As a summary, a market modification will only be considered if: A petition is filed with the FCC containing the following metrics for technical and economic feasibility (and specifics below)

  • Have the requested stations been historically carried on the cable or satellite systems?

  • Does the television station provide coverage or other local service to a community?

  • Would modification promote access to television broadcast station signals that originated in the consumer’s state of residence?

  • Do any other television stations fulfill news coverage or sporting events of interest to the community?

  • Provide evidence of viewing patterns in households that subscribe and do not subscribe to the services offered by multichannel video programming distributors within the areas served by such multichannel video programming distributors in the community.

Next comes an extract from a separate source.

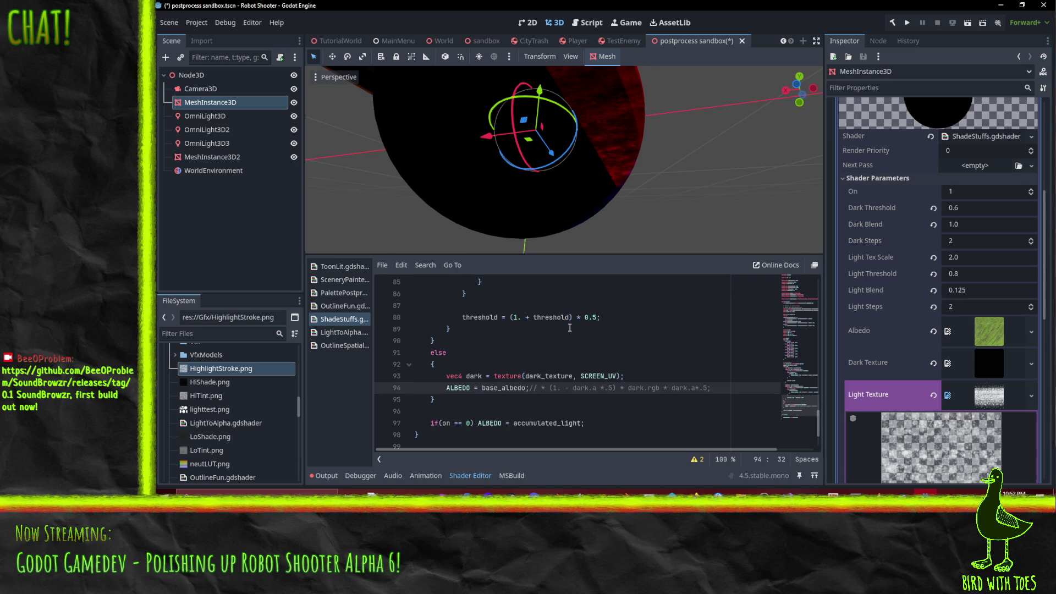
left_click(592, 343)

Other rural communities who have gone through this process, suggest that existing television broadcast stations do not willingly give up control within their existing DMA. A recent review of counties who have successfully navigated the orphan county modification process reveals that even years later they still are not receiving “local” in-state broadcasts.  Costs associated with the process outlined are not inconsequential. A significant portion of the costs are associated with the application process, retention of experts, generation of market data studies and reports to satisfy the conditions and issues that the Act imposes, and the hiring of experienced FCC attorneys to represent the petitioners. Lastly, even if a petition is approved by the FCC, it is subject to challenge by the broadcasters in the existing DMA. At the same time, local stations in MD only control their “local” original programming such as news broadcasts and cannot control network affiliated broadcasts. What is broadcast and to whom is further influenced by existing contractual relationships such as those with major sports leagues. Chairman Paul Edwards stated that “In light of the recent COVID-19 statewide directives, the Board absolutely understands the impact of a lack of Maryland programming. That said, we have to be prudent in allocating the budget and pursue opportunities that have a solid return.” As part of the research process leading to a potential modification, the County has been in contact with our Federal representatives and will continue to investigate the next steps.